Let us illustrate with the simplest example, computing the number of distinct observations on a single variable using the auto dataset. First, we sort by that variable, and then we tag the first observation within each distinct group. Using the variable rep78,
. by rep78, sort: gen nvals = _n == 1
nvals is 1 whenever a value is first in its group and is 0 otherwise. If this were indeed the problem, we should now just type
. count if nvals
which would return the count, also returned as r(N). To extend this problem to others, we show a different technique. We calculate the running or cumulative sum—and thus count the 1s, as the 0s make no difference—and pick up the last value as our answer:
. replace nvals = sum(nvals) . replace nvals = nvals[_N]
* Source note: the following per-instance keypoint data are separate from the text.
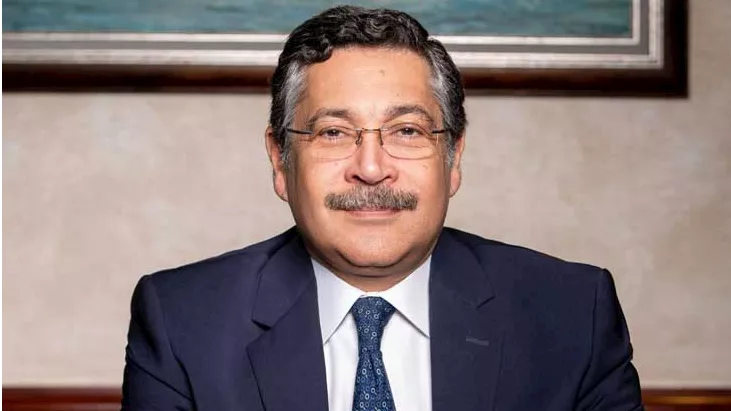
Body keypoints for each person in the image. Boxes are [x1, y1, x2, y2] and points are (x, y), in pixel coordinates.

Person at [122, 5, 643, 411]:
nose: (371, 168)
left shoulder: (573, 313)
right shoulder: (182, 320)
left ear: (453, 157)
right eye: (333, 132)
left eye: (407, 131)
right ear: (280, 161)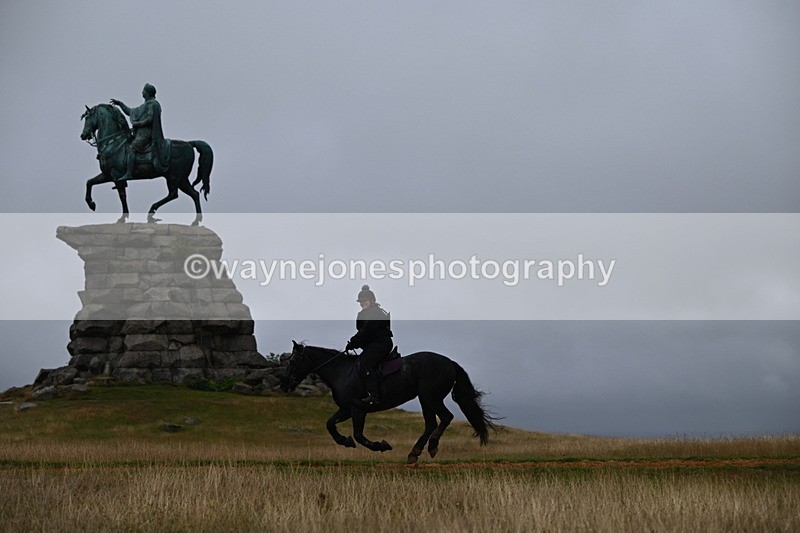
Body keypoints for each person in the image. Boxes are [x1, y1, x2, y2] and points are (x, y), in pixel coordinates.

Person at [110, 83, 168, 183]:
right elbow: (130, 111)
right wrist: (120, 104)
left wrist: (137, 124)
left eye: (144, 90)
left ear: (148, 93)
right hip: (139, 135)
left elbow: (150, 119)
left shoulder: (153, 104)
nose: (142, 92)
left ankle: (129, 173)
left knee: (132, 148)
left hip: (147, 135)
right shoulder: (144, 106)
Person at [345, 285, 393, 405]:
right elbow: (362, 333)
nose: (362, 303)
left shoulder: (375, 312)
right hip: (373, 344)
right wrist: (354, 343)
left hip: (381, 343)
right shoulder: (362, 314)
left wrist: (353, 342)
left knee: (364, 364)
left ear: (371, 301)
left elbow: (366, 331)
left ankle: (374, 395)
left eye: (365, 301)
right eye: (361, 302)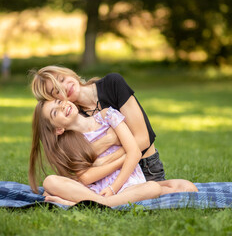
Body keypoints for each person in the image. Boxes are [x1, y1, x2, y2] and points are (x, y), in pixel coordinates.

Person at [29, 99, 197, 206]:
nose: (62, 106)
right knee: (50, 181)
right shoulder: (68, 143)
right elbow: (86, 177)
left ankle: (90, 203)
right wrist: (119, 159)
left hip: (129, 184)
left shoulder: (107, 116)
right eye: (55, 112)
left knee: (186, 187)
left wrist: (113, 185)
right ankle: (103, 203)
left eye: (59, 101)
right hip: (96, 191)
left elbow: (135, 153)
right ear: (58, 129)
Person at [30, 66, 164, 181]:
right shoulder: (74, 116)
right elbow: (81, 160)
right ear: (54, 100)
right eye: (57, 91)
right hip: (108, 177)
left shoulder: (112, 84)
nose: (65, 87)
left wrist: (104, 160)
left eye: (62, 79)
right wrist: (111, 139)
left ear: (68, 73)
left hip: (146, 168)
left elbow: (142, 139)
The variable nvals now contains the number of distinct observations. Although we chose to tag the first observation in each group, as was specified by _n == 1, we could have done it also for the last observation in each group, for which the code is _n == _N. In this problem, the result is the same.
The next complication is that we might want to define distinct observations of a variable with respect to one or more other variables. With one more variable (say, foreign), we might want to calculate the number of distinct observations of rep78 separately for each value of foreign:
. by foreign rep78, sort: gen nvals = _n == 1 . by foreign: replace nvals = sum(nvals) . by foreign: replace nvals = nvals[_N]
If you do this for the auto data, you will find that there are 6 distinct values of rep78 when foreign is 0 (Domestic cars)—namely, 1, 2, 3, 4, 5 and . (missing)—and 4 distinct values of rep78 when foreign is 1 (Foreign cars)—namely, 3, 4, 5, and . (missing). This result can also be shown directly by using tabulate, miss.
Alternatively, we might wish to calculate the number of distinct observations as defined by the combinations of foreign and rep78:
. by foreign rep78, sort: gen nvals = _n ==1 . replace nvals = sum(nvals) . replace nvals = nvals[_N]
If you do this for the auto data, you will find that there are 10 distinct values of rep78 and foreign combined, that is, every possible pair except the pair 1 and Foreign and the pair 2 and Foreign. This naturally follows from our previous calculation and can also be shown directly by using tabulate, miss.
There are two further complications not tackled in detail here that are likely to arise in practice. First, as already exemplified, computations of the kind above include “missing”—whether ., .a, .b, ..., .z for numeric variables or "" for string variables—just like any other value. It is quite possible that you do not want that, and if so, we need to exclude missing values from the computation. Second, you might have further restrictions on the computation, to be specified by if or in.
Stata users have written various programs in this area, including distinct (G. Longton and N.J. Cox), the egen function nvals() (N.J. Cox), and unique (M. Hills and T. Brady), which tackle most or all of the wrinkles mentioned here. These are downloadable from the SSC archive using ssc, specifically by
. ssc inst distinct . ssc inst egenmore (N.B.) . ssc inst unique
distinct reports on distinct values, egen, nvals() computes their number in a new variable, and unique does some of both.